2) Automatic load balancing both up and downstream.
3) Automatic failover.
4) If you got PI address space you can easily switch ISPs.
5) If one server goes down your are still good although this depends on the ISP stopping advertising your PI space.
LISP currently as an enormous amount of steam so I feel quite confident that the beta network will eventually convert to production state. At that point it will be just as easy to setup as NAT66 but without any of the drawbacks. All you would need is to login to the web interface of your standard router and check the LISP option. Then tell it four pieces of information: Your allocated EID, the address of the map service, your username and password.
Of course NAT66 will happen but I don't see multihoming or renumbering-protection as good use cases. These will be better handled by LISP. I don't see most applications getting good NAT66 handling the same way they have NAT44 handling today.
We are probably not going to get any more learnings or consensus out of this thread. I just wanted to point there are in fact more options than BGP and NAT66.
Posted Jul 26, 2011 17:53 UTC (Tue) by Cyberax (✭ supporter ✭, #52523)
We've actually considered a similar variant (colocate a server and use it to terminate GRE tunnels).
So while there may be other ways (I'll concede that multiple IPv6 addresses might work for somebody), your choice is still is very much between spending $$$$ and having in many ways inferior solution.
As for LISP, it merits its own article on LWN. And right now it's FAR from being really complete (which is OK, people are still working on it).
Posted Jul 22, 2011 11:06 UTC (Fri) by mstefani (subscriber, #31644)
Grudgingly they had to accept the concept of PI addresses 2 - 2.5 years ago. We got our provider independent /46 more than a year ago.
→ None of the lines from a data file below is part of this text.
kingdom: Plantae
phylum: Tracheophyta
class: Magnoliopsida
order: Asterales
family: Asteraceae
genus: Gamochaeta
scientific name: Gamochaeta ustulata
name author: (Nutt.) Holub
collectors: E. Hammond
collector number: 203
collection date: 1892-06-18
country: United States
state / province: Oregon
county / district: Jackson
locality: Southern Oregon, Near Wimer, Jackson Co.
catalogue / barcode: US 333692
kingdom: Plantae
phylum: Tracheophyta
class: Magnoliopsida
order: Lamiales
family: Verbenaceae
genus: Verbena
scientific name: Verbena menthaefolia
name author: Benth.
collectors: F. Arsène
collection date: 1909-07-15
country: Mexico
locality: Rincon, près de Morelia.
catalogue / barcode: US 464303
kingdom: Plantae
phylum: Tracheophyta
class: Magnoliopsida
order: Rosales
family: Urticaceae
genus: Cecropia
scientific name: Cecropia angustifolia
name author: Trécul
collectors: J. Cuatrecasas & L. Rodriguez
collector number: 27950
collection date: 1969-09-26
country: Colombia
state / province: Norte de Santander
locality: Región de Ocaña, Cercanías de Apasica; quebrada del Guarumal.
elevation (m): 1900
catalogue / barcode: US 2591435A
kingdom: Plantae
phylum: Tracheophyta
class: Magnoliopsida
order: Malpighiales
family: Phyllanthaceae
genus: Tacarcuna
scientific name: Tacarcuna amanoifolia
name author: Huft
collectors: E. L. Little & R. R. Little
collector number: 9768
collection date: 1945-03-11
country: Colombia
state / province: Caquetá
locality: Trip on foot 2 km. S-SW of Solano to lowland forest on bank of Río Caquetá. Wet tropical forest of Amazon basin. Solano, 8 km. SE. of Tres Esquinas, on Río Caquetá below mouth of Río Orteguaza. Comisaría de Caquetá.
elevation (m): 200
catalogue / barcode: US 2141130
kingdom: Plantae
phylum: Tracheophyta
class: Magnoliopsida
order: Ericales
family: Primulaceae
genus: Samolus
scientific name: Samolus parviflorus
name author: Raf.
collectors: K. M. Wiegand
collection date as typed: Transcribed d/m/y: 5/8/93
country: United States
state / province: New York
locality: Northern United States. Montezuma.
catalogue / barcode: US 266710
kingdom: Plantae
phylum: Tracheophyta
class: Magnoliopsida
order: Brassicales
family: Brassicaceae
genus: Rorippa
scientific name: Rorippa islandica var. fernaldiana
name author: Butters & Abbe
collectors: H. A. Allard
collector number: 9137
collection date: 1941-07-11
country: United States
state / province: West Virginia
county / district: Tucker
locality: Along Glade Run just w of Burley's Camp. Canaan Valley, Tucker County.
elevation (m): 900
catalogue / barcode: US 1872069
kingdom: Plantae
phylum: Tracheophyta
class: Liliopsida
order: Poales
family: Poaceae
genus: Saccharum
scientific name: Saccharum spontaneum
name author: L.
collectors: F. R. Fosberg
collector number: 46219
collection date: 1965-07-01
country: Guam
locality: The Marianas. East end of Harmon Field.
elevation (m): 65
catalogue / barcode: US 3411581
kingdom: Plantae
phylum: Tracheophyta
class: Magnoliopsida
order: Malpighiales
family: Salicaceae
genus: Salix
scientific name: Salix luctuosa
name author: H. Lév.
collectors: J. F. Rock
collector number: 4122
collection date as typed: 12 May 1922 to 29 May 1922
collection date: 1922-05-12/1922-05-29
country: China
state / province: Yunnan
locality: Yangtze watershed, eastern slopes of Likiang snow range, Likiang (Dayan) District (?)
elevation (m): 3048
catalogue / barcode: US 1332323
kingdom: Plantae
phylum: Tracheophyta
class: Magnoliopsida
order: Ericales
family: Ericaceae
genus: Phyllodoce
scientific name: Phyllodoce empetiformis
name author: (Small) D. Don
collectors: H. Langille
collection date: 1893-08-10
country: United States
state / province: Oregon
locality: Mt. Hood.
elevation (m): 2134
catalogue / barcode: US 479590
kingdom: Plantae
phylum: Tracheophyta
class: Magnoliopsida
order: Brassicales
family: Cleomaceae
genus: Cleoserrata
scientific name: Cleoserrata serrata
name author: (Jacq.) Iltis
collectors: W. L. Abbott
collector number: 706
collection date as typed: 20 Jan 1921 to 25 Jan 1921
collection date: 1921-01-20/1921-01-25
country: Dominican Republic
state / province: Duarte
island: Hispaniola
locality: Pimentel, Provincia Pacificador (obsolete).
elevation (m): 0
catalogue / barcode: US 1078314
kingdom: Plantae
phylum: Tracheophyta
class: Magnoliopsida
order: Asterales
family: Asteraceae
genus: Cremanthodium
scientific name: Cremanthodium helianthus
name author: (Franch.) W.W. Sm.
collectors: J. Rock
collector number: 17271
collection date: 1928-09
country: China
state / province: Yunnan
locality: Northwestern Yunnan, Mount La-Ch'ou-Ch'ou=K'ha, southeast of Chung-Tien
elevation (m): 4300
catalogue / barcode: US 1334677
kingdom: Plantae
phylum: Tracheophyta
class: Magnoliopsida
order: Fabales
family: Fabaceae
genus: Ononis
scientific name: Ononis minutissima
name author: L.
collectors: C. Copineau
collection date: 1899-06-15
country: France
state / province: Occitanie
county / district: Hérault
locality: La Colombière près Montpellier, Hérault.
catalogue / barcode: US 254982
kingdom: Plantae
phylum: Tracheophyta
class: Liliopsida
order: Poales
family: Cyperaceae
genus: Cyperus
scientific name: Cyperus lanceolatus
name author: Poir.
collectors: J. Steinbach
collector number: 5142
So no IPv6 doesn't fixes the issues of the real Internet in any way, form or shape. It may make the problem even worse, but that depends of course if IPv6 will "take over". Luckily we have now NAT66 standardized and I have a feeling that a lot of people will go for that as it is the simplest and least ugly of the multihoming solutions. That will buy us time until something like LISP (Locator/Identifier Separation Protocol) catches on.
Posted Jul 21, 2011 18:11 UTC (Thu) by raven667 (subscriber, #5198)
Posted Jul 22, 2011 7:10 UTC (Fri) by Cyberax (✭ supporter ✭, #52523)
Posted Jul 23, 2011 19:19 UTC (Sat) by mastro (subscriber, #72665)
For home users getting rid of NAT will be a huge step forward and open many new possibilities even for application that are usually considered unaffected by NAT, like browsers and websites.